>> Start Selection

For you, such risk management means assessing the specific risks your business faces based on your location, your customers, and your products. For example, if you sell luxury watches in London, your risk is higher than that of a local book-keeping service in a rural village.
Ongoing Monitoring Requirements
You can’t just do KYC once and forget about it. You must monitor the relationship with your customer for as long as it exists.
In particular, HMRC requires UK businesses to update customer information, so they can revise customer risk assessments when circumstances change, while the FCA expects companies to maintain CDD and ongoing monitoring policies and procedures.
This means looking out for red flags, such as sudden, massive transactions that don’t match the client’s known income, or a client suddenly moving funds to a sanctioned jurisdiction.
Record Keeping and Reporting
Under the MLR 2017, you must keep records of your KYC checks for five years after the business relationship ends, including:
- records of CDD measures,
- customer identification documents,
- risk assessments,
- AML policies,
- controls and procedures,
- training records.
So, if you spot something suspicious, you are legally obligated to file a suspicious activity report with the NCA, which then alerts law enforcement to potential money laundering or terrorist financing, as well as provides valuable intelligence.

>> End Selection
>> Start Stored rows

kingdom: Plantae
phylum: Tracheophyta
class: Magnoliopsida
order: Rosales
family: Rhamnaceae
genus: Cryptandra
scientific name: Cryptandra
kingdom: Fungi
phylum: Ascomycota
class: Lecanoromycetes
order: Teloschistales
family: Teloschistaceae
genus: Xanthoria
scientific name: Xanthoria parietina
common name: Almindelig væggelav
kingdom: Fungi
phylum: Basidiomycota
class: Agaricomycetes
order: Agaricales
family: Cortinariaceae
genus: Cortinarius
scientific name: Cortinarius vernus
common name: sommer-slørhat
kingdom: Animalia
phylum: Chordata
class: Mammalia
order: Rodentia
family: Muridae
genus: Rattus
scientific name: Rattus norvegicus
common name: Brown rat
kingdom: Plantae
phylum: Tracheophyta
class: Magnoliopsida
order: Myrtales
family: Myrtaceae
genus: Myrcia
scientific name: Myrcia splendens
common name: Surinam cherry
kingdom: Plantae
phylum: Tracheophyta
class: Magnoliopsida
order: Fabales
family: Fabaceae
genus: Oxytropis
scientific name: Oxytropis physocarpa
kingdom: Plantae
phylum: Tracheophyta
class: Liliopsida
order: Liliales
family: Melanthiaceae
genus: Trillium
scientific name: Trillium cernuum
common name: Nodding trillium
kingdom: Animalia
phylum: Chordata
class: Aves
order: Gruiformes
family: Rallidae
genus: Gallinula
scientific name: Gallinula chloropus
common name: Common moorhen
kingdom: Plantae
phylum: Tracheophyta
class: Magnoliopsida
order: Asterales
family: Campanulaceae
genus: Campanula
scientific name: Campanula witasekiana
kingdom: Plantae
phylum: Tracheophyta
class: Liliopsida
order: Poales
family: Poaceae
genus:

>> End Stored rows

Required tasks
- 1) Render this sentence from the KYC compliance text into Spanish: "You must monitor the relationship with your customer for as long as it exists."
- 2) Using the KYC compliance text, answer each question:
(a) Under the MLR 2017, how long must records of KYC checks be kept?
(b) With which body must a suspicious activity report be filed?
(c) Which business does the text give as carrying a higher risk than a local book-keeping service in a rural village?
- 3) Pick up the KYC compliance text after its final sentence and carry it forward.
The rows play no part in the work here and can be left aside.

Responses to the exercise
- 1) Debe supervisar la relación con su cliente mientras esta exista.

- 2)
(a) Five years after the business relationship ends.
(b) The NCA.
(c) Selling luxury watches in London.

- 3)
KYC for Individual vs. Corporate Clients
While verifying a person is more or less straightforward (verify the person’s identity, address, risk profile, sanctions exposure, and expected activity), verifying a company, also known as Know Your Business or KYB, is a different and more complex story.
When performing KYB or corporate KYC, you need to understand ownership, control, directors, ultimate beneficial owners, and, sometimes, the wider group structure.
In other words, KYB in the UK requires you to identify anyone who owns or controls more than 25% of the shares or voting rights – known as a Person with Significant Control (PSC). You can verify this through Companies House, but you must also verify that the information listed there is accurate and up to date.
| Individual KYC | Corporate KYC (KYB) | |
| Focus | Personal identity and source of funds | Structure, ownership, and control |
| Documents | Passport, utility bills | Certificate of Incorporation + Articles of Association |
| Key requirement | Biometric verification/ID verification | Identifying the Ultimate Beneficial Owner |
Common KYC Challenges for UK Businesses
Compliance can be a headache, as many KYC problems are operational rather than theoretical. That’s why, businesses often struggle with the following:
- Manual bottlenecks. Waiting days for a human to check a passport scan could kill the onboarding experience.
- Inconsistent risk scoring. If different reviewers assess the same type of customer differently, the business may apply the wrong level of due diligence, which makes it harder to prove that decisions are fair, consistent, and risk-based.
- Outdated customer files. Customer information can become inaccurate over time as addresses, ownership, business activities, or risk profiles change. If files are not refreshed, the business may miss new risks.
- Weak transaction monitoring. If customer activity is not monitored effectively, unusual or suspicious behavior may go unnoticed. For example, a customer’s transactions may suddenly increase in size or involve higher-risk jurisdictions.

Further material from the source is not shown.